The Cure for Arrogance
James presents a problem everyone has, arrogance, also called pride. It is a real problem when it is found in the church. Evidently it was a problem in the church at Jerusalem and at times is a problem in every church.
When I played the trumpet I noticed that each section had very different hand shakes. The trombones slide their arm forward and backward in a slide movement when the shook hands. Tuba players hugged and said hello since their instrument went around them or sat down to say hello during concert season. Flute and oboe simply annoyed others with their shrill voices. Clarinetists would move their fingers rapidly on the back of your hand. But trumpet players would grab you hand forcefully and say, "Hi, I’m better than you."
During the days when Mohammed Ali was a great boxer, he would go around in his arrogance and say that, "He was the greatest." Humility was never his strong suit. One day, back in his prime, he was on an airplane and the plane was ready to take off and the flight attendant had repeatedly told him to put on his seat belt. He finally told her, "I’m superman and superman don’t need no seatbelt." The flight attendant didn’t hesitate a minute but shot back with, "Superman don’t need no airplane either, now buckle up."

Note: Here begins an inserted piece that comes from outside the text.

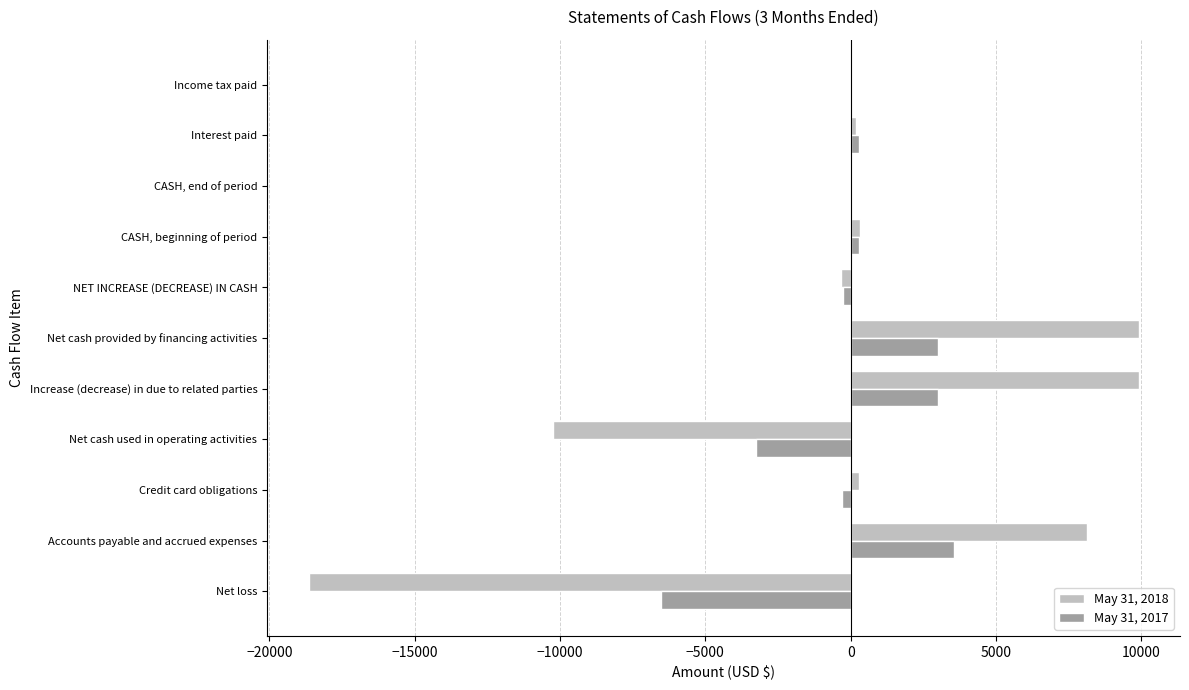

Is the value of May 31, 2018 at Net loss greater than the value of May 31, 2017 at CASH, beginning of period?

No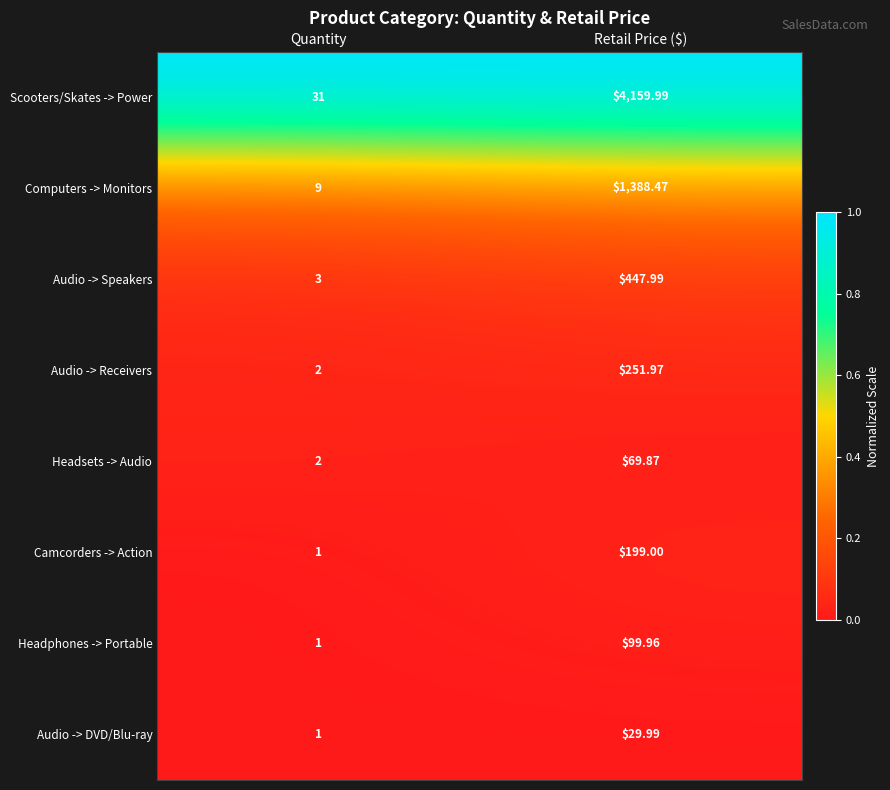

What is the total value across all series at Retail Price ($)?

6647.2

James presents a problem everyone has, arrogance, also called pride. It is a real problem when it is found in the church. Evidently it was a problem in the church at Jerusalem and at times is a problem in every church. He identifies two ways in which arrogance surfaces in our lives. Thankfully we also have the scriptures to tell us the truth.
I’m Better Than You
Brothers, do not slander one another. Anyone who speaks against his brother or judges him speaks against the law and judges it. When you judge the law, you are not keeping it, but sitting in judgment on it. 12There is only one Lawgiver and Judge, the one who is able to save and destroy. But you—who are you to judge your neighbor?
In his little book Illustrations of Bible Truth, H.A. Ironside pointed out the folly of judging others. He related an incident in the life of a man called Bishop Potter. "He was sailing for Europe on one of the great transatlantic ocean liners. When he went on board, he found that another passenger was to share the cabin with him. After going to see the accommodations, he came up to the purser’s desk and inquired if he could leave his gold watch and other valuables in the ship’s safe. He explained that ordinarily he never availed himself of that privilege, but he had been to his cabin and had met the man who was to occupy the other berth. Judging from his appearance, he was afraid that he might not be a very trustworthy person. The purser accepted the responsibility for the valuables and remarked, ’It’s all right, bishop, I’ll be very glad to take care of them for you. The other man has been up here and left his for the same reason!’"
All of us have a problem with making snap judgments about people. We stereotype according to clothing, race, sex, nationality, etc. Honestly, can any of us say we really believe the stereotypes about people? And yet we find ourselves agreeing with others about what people are.